Emira then undertook a biodiversity audit and pilot project at its head office building in Knightsbridge, Bryanston, Johannesburg.
Knightsbridge is located in the Egoli Granite Grassland, which is unique to Gauteng. It is classified as critically endangered by the South African National Biodiversity Institute.
Owing to urbanisation, cultivation or building of roads, less than 32% of this vegetation type remains untransformed – a figure that is rapidly nearing the national 24% target for conservation protection of this type of vegetation.
Only 3% of Egoli Granite Grassland is conserved in statutory nature reserves. This means Knightsbridge is located in an area where there is a genuine and urgent need for biodiversity preservation and restoration, Emira notes.
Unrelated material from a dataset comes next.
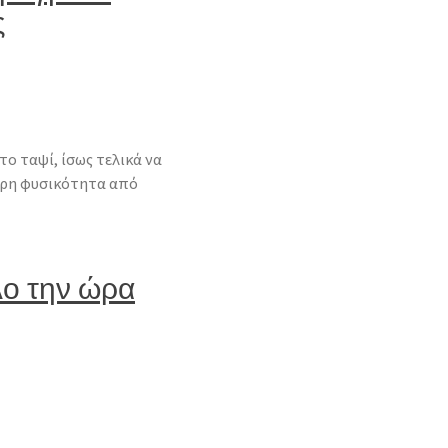
ς
το ταψί, ίσως τελικά να
τερη φυσικότητα από
λο την ώρα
Emira engaged the ecologists of The Biodiversity Company for the audit, and the recently developed Knightsbridge proved to be an ideal subject case – it was developed with indigenous landscaping, natural bioswales and its original 30-year-old trees were replanted in the office park after being removed and kept safe during the development’s construction.
“All the office buildings at Knightsbridge have received a 4-Star Green Star rating from the Green Building Council of South Africa (GBCSA), so it was important to Emira that this pilot project also promoted an understanding of how the BD Protocol and GBCSA sustainable management policies work together,” explains Emira sustainability head and national development manager Justin Bowen.
The Biodiversity Company said in its findings: “The design and construction of Knightsbridge Office Park was found to be excellent in allowing Emira to mitigate numerous impacts through engineering controls.
“In addition, the operational controls in day-to-day management of aspects such as waste management was found to be above par. In the 12-plus years of environmental auditing, the audit team has not found a comparable office park in terms of overall environmental management.”
Following this project, a biodiversity action plan is being crafted for Emira based on the BD Protocol.
These actions include indigenous landscaping, removing and controlling alien vegetation, encouraging habitats for indigenous birds, installing beehives in appropriate spaces, water harvesting and improving erosion and stormwater drainage, with the company having implemented some of these measures even prior to this.
In addition to working with the GBCSA and the EWT, Emira also has strategic partnerships with the World Wide Fund for Nature and Trees for Africa.
This year is the third successive year that Emira has offset its operational emissions by working with Food and Trees for Africa to plant trees both on its properties as well as fruit and indigenous shade trees at under-resourced schools. Over the past three years, it has planted over 600 new trees.